The drought beginning in February 2018 likely contributed to low nesting success rather than the 2017 hurricanes. However, it cannot be ruled out that these are harmful effects from Irma. Currently, the facility only houses 34 individuals which is a result of zero hatchlings collected in 2017, only eight in 2018, plus two consecutive large releases in 2017 and 2018. K. Bradley will put a heavy focus on locating nests in 2019 to increase the facility’s numbers.
Iguana Fest 2018. This year’s festival was a great success with approximately 175 attendees. Notable guests included Joseph Smith Abbott (Deputy Secretary to the Ministry of Natural Resources and Labour), Kim Takeuchi (Unite BVI Foundation), and Mr. Vincent Wheatley (former Sisters Island Programme Coordinator). An equally important guest was Darvin Potter, who in the past has been a reluctant supporter of the iguana conservation program. After the festival, Mr. Potter shared that the festival was a mind-changing event for him and strongly expressed his approval of the festival and what it brings to the residents of Anegada.
This year’s Iguana Fest included a free breakfast, hotdog cookout for children, two iguana cakes, and candy. In addition, Big Bolo Back Yard Grill set up a booth and sold barbecue lunches and drinks. Festival activities included an early morning fun-run/walk for local residents, a family-friendly DJ, spraying down the kids with the fire hose, ecology coloring station, and many iguana/ecology games. As in years past, almost 400 official Iguana Fest T-shirts were given out. The shirts are much sought after, and additional requests come in long after they are out of stock. The shirts keep the program visible and create opportunities for conversations between researchers and locals throughout the year. The festival has become a favorite regional event that showcases the uniqueness of Anegada and its iguana.

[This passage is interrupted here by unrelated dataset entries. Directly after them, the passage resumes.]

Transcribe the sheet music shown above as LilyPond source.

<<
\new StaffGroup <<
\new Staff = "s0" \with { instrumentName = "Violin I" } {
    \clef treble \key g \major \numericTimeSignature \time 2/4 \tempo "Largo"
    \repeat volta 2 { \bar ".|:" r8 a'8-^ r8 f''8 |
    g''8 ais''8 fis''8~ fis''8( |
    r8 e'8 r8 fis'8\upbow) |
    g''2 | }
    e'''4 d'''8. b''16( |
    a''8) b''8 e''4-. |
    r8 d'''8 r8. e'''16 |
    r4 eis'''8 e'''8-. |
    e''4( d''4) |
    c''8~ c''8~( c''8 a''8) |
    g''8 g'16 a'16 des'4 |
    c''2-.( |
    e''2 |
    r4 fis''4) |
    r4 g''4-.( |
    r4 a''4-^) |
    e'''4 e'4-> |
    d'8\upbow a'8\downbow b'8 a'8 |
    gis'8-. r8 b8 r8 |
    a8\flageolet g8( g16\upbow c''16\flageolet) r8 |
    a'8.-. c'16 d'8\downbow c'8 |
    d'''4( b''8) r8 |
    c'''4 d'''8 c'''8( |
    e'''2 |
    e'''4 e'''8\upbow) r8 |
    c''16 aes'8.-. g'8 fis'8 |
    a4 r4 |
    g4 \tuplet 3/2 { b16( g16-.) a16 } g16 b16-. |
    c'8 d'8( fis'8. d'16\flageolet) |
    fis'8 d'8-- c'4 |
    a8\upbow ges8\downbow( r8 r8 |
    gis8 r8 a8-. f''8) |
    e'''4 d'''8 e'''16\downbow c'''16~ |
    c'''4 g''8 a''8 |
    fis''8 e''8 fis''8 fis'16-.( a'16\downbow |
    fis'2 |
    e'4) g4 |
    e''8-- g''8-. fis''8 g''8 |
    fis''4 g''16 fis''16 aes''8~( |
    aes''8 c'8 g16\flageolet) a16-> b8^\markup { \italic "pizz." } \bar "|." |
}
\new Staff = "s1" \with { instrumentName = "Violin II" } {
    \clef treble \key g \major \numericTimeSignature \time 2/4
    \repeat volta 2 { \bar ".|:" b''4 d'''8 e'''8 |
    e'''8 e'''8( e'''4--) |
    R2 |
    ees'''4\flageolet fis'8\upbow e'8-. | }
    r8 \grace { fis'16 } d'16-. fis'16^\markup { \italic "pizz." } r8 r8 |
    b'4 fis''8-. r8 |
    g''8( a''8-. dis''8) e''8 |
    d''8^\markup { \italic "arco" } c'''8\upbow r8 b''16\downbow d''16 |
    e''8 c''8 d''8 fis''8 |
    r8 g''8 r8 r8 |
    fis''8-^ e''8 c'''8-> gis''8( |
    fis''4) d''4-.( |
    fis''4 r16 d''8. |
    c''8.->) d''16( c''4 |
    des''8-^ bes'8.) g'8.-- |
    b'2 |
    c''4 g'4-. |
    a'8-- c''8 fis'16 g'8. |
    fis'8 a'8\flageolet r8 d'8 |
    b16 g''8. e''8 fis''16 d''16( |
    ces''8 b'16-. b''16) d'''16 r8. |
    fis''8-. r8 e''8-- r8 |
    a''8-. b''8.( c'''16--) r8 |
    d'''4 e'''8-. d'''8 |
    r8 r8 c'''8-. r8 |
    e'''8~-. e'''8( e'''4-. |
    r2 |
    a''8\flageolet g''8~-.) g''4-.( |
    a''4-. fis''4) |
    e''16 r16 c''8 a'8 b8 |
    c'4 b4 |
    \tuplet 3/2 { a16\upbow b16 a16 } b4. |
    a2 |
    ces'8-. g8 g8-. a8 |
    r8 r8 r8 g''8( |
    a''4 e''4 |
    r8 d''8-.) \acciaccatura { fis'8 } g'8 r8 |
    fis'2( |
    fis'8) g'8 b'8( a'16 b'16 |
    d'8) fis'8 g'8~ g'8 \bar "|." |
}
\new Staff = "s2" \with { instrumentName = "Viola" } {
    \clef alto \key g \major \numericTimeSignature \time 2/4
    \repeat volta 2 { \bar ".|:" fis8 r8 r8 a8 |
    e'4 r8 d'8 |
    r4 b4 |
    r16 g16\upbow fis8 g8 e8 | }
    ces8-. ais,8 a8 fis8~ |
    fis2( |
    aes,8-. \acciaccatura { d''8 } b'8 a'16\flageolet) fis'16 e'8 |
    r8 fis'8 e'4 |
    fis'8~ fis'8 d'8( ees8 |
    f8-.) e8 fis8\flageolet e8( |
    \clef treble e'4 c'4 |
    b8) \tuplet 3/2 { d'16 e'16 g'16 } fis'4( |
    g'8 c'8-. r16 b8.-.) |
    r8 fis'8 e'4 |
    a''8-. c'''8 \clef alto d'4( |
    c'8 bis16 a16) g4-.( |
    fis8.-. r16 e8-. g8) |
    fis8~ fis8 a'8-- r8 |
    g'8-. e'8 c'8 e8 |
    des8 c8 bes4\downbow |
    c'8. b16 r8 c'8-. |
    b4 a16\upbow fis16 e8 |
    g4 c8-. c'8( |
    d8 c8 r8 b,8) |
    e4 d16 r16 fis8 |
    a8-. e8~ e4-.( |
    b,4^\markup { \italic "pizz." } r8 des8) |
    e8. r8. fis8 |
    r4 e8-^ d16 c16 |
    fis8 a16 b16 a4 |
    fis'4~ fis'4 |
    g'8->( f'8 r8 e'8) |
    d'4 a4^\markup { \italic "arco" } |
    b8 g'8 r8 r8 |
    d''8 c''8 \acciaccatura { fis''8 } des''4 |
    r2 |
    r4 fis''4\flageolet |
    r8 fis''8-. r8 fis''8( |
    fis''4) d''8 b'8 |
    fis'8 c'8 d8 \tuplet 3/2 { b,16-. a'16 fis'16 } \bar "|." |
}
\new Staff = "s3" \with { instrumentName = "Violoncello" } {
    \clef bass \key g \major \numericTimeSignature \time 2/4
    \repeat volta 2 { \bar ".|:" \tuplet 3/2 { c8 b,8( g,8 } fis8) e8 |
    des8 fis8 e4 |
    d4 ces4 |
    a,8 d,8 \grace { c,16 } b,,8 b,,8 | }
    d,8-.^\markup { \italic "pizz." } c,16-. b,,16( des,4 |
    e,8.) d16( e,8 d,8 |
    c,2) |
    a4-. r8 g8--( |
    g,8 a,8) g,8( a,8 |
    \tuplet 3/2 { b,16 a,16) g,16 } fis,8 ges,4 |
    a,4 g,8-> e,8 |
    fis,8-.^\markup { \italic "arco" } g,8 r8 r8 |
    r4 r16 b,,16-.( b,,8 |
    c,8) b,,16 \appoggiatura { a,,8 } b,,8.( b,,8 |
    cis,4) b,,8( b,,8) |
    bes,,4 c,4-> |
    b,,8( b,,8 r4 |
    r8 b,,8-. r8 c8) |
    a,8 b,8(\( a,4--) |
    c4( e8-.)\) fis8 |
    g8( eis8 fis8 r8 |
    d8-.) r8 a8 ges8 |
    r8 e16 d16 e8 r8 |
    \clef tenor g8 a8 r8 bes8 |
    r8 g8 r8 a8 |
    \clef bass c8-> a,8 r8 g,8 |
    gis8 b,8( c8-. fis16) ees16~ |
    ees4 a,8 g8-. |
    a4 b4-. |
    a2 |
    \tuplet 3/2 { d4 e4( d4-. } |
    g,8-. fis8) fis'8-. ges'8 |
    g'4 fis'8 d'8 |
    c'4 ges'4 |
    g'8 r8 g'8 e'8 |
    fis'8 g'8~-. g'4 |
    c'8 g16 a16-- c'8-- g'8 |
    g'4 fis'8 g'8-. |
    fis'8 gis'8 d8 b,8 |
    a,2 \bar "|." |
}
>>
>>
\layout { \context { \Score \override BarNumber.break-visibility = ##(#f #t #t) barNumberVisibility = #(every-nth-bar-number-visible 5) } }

Future. The 2019 work (e.g., collecting new hatchlings/releasing iguanas, long-term monitoring, and iguana/flora interactions) will ensure the program does not lose momentum as the country works toward full recovery from the 2017 hurricanes. Additional efforts will move the program towards a meta-population approach. The first phase is to conduct an extensive habitat assessment of Fallen Jerusalem, BVI, to ensure the island still affords iguanas their basic needs: varied plant community, appropriate nesting sites, absence of introduced species, and determine the presence of the Puerto Rican Racer.
Iguana Fest 2018 was a great success, but with such high numbers in attendance the festival’s format needs to change to increase its education impact on attendees. The plan is to setup independent stations where smaller, more manageable groups can complete education activities. The festival will have a mini passport that will get stamped when an activity is completed. Small prizes will be given out for completely filled passports. This format will require more volunteers to have all the stations running at once, but will ultimately result in greatly improved learning experience for festival participants.
Finally, the project’s car failed in 2018, and it was determined not cost-effective to repair it. The Fort Worth Zoo will donate and ship a car to Anegada in 2019. K. Bradley attempted to purchase a generator, but the demand for generators made them extremely overpriced in the BVI. A generator will be purchased in the US next year and shipped to finalize the hurricane preparedness.